Version difference data
....................
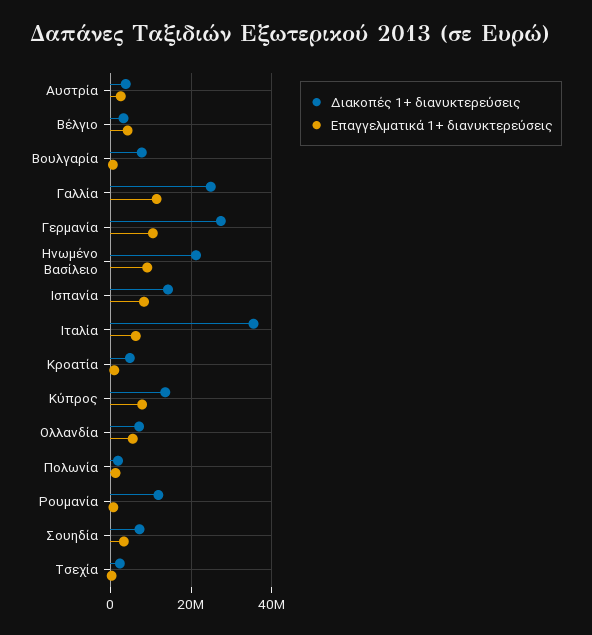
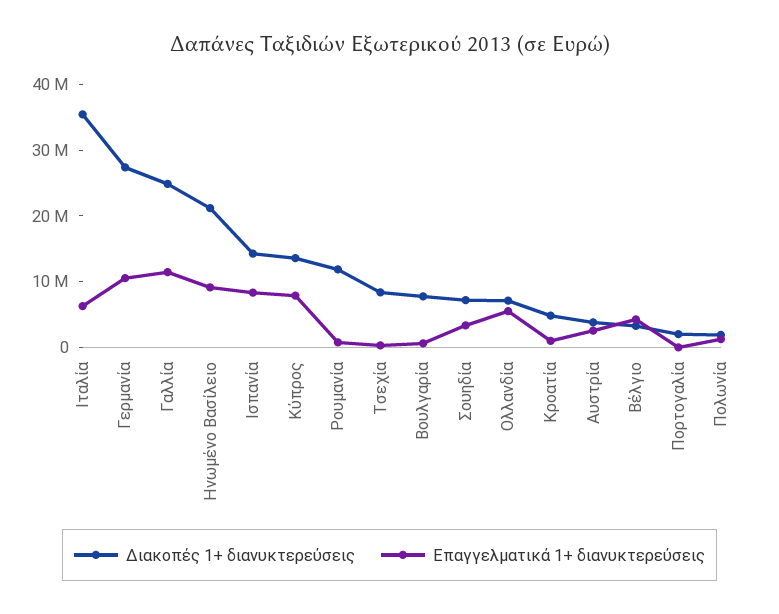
  {
    "Διακοπές 1+ διανυκτερεύσεις": {
      "Αυστρία": 4000000,
      "Βέλγιο": 4000000,
      "Βουλγαρία": 8000000,
      "Γαλλία": 24000000,
      "Γερμανία": 28000000,
      "Ηνωμένο Βασίλειο": 22000000,
      "Ισπανία": 14000000,
      "Ιταλία": 36000000,
      "Κροατία": 4000000,
      "Κύπρος": 14000000,
      "Ολλανδία": 8000000,
      "Πολωνία": 2000000,
      "Ρουμανία": 12000000,
      "Σουηδία": 8000000,
-     "Τσεχία": 2000000
+     "Τσεχία": 8000000,
+     "Πορτογαλία": 2000000
    },
    "Επαγγελματικά 1+ διανυκτερεύσεις": {
      "Αυστρία": 2000000,
      "Βέλγιο": 4000000,
      "Βουλγαρία": 0,
      "Γαλλία": 12000000,
      "Γερμανία": 10000000,
      "Ηνωμένο Βασίλειο": 10000000,
      "Ισπανία": 8000000,
      "Ιταλία": 6000000,
      "Κροατία": 0,
      "Κύπρος": 8000000,
      "Ολλανδία": 6000000,
      "Πολωνία": 2000000,
      "Ρουμανία": 0,
      "Σουηδία": 4000000,
-     "Τσεχία": 0
+     "Τσεχία": 0,
+     "Πορτογαλία": 0
    }
  }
....................
INSTRUCTIONS FOR THE TASK:
What must be returned is only the number of lines in the records that hold the word "Ηνωμένο".

EXERCISE RESULT:
2